Back when I was studying music, I regularly used Tom Erbe’s soundhack freeware to perform a variety of audio mangling tasks, chiefly convolution. The output was often unpredictable, and helped convey something about the input audio that’s difficult to elicit otherwise. It was also much more accessible than other software on the market at the time, a true feat in the days before that processing could be performed on chips small enough to get thrown into Eurorack modules.
Around 2018, Apple made adjustments to their kernel which rendered applications like SoundHack inoperable. I was interested in exploring machine learning, particularly for time-ordered sets, and audio convolution seemed like an interesting way to explore the tool, so I tried it out.
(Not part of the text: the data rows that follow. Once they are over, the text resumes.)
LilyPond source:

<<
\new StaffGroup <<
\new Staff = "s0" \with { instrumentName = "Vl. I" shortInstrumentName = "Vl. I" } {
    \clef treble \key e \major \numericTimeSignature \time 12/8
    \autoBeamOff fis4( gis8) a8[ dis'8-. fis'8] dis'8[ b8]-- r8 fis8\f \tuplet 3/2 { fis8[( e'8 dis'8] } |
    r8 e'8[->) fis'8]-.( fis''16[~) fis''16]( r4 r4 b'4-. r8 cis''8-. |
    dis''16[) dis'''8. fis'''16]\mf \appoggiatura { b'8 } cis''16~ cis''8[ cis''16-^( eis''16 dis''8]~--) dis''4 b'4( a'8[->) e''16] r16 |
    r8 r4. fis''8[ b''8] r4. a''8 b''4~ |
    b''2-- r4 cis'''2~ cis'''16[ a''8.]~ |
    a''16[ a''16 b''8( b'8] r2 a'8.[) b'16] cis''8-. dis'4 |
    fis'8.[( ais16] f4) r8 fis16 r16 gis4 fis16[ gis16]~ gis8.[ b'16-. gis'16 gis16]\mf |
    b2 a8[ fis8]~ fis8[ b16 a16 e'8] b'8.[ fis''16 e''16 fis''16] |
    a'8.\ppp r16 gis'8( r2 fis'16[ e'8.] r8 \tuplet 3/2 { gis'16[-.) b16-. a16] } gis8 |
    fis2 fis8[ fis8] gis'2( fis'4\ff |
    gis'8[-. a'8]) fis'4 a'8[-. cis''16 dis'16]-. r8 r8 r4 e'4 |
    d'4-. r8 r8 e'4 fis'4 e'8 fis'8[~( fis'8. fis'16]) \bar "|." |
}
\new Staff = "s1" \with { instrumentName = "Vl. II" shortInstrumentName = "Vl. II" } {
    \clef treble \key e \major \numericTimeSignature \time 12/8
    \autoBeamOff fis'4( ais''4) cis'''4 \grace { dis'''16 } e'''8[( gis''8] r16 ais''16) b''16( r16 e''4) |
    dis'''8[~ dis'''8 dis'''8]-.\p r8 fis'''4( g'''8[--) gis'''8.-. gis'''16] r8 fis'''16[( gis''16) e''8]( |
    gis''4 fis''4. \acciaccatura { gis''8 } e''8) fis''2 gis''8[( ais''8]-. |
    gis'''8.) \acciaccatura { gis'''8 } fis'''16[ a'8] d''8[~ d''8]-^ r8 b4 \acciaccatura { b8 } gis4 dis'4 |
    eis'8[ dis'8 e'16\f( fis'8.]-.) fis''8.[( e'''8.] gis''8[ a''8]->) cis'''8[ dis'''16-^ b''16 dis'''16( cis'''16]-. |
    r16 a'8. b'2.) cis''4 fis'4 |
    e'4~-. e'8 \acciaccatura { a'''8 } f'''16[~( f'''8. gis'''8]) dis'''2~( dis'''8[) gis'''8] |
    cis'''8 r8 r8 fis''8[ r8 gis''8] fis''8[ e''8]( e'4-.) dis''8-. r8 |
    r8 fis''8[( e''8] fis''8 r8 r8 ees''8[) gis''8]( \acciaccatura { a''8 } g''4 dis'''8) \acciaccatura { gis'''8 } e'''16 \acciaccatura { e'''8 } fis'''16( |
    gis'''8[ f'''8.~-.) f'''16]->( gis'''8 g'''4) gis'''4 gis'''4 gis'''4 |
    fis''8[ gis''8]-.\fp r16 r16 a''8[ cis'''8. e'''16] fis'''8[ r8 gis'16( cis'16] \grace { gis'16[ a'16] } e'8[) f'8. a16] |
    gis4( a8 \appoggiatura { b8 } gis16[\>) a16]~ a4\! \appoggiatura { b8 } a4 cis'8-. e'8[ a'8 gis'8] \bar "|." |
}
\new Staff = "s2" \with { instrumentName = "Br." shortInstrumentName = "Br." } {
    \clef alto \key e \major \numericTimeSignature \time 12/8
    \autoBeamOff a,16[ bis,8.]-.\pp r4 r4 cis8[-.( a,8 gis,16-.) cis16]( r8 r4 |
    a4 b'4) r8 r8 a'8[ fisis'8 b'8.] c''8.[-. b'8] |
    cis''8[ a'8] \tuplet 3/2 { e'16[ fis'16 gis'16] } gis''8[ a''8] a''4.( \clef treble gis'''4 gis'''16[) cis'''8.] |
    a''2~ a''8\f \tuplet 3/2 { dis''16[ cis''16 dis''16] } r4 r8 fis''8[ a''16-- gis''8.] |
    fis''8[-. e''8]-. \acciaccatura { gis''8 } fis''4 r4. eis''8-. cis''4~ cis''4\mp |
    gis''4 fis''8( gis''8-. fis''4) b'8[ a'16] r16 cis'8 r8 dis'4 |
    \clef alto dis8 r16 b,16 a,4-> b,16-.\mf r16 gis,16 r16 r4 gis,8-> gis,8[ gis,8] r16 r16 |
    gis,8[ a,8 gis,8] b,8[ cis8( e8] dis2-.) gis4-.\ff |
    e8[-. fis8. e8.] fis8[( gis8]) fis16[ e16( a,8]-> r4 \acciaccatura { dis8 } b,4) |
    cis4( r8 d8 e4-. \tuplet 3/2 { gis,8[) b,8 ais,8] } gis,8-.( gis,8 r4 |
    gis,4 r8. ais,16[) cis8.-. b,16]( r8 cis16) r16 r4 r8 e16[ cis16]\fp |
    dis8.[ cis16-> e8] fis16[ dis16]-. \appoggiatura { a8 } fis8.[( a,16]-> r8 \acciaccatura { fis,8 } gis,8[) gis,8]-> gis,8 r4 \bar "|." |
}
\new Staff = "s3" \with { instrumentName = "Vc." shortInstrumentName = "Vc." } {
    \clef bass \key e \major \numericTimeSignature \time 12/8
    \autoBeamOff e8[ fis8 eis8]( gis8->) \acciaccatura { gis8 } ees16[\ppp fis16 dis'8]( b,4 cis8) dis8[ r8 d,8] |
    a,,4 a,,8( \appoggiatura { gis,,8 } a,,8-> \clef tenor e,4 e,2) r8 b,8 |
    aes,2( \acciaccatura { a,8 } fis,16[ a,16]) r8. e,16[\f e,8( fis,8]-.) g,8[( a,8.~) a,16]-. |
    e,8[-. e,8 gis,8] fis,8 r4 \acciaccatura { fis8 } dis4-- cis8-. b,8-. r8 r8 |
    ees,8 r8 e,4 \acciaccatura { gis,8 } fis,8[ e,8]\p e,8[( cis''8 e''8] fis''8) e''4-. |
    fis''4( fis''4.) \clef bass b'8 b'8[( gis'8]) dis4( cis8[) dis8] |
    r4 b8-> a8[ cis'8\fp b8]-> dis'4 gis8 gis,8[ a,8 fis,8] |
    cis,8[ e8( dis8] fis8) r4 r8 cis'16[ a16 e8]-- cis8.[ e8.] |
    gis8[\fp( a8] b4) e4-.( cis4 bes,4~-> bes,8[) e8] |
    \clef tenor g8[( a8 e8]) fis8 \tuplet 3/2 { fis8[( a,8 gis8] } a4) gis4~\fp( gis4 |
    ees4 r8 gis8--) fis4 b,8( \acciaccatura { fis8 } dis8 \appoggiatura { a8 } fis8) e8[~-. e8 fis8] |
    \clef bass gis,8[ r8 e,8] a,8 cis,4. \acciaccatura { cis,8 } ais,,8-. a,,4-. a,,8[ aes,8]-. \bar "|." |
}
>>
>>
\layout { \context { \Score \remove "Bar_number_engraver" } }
The models and implementations I used were extremely rudimentary. I first trained each model on an input audio file separated into frequency bands using a FFT, associating the relationship between band magnitude and phase, and complex real and imaginary values with the actual voltage level (raw magintude) of the original audio file. Then, given another audio file, I give the machine raw magnitude at a regular time interval of the file and have it predict the real and imaginary output of a fictitious FFT, which I then run through an iFFT to generate a final output list of raw magnitudes - a new audio file.
Different machines had very different results. It may not be the most useful tool, given that machine learning tools are much more powerful now and Tom Erbe has got his tool running on Macs again, but it’s an interesting approach to creating new sounds and textures nonetheless.